I also think many Singaporeans who grew up in Singapore will agree that it will take some time to adjust to the respective cultural attitudes overseas when it comes to studies and work. Furthermore, as more inter-marriages become common, Singaporeans have generally become more tolerant and I think this helps us to adapt easily in cross-cultural environment overseas. I suppose in years to come, there is not one identity that makes a “Singaporean”.


NL: What’s the one thing that you love about Singapore?

Sanif: I always have a peculiar sense of relief when I step into Changi International Airport after returning from overseas. This relief stems from the comfort that there is a system that not only “works”, but works effectively in Singapore. It’s like coming home to re-appreciate the familiar environment that we have taken for granted.


NL: What are your hopes and expectations for Singapore in the next 50 years?
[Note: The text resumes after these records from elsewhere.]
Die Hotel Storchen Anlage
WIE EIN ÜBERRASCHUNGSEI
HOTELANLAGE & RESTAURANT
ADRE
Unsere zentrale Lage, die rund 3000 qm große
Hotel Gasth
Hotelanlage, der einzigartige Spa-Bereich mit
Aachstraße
Sanif: I consider the first 50 years as the first phase of identity building post-independence. During this first phase, we have sought to build ourselves economically and to some extent, socially. We can only move forward when Singaporeans have a strong mutual sense of belonging. This shared experience and identity are the qualities that shall keep us united to move forward and competitive as dynamic people. On that note, we also need to be able to maintain our tolerance to not only hear, but listen to the different voices that make up this multicultural homeland. Taking my own experience in the Commandos as an example, we need to be united in looking out for one another as brothers, sisters and family. It is only when these bonds are strong that we can grow together as Singaporeans and stay ahead of the competition. Each one of us is a pillar to remind one another that Singapore is our homeland. A home requires everyone’s responsibility to keep it comfortable and safe to survive the next 50 years and beyond.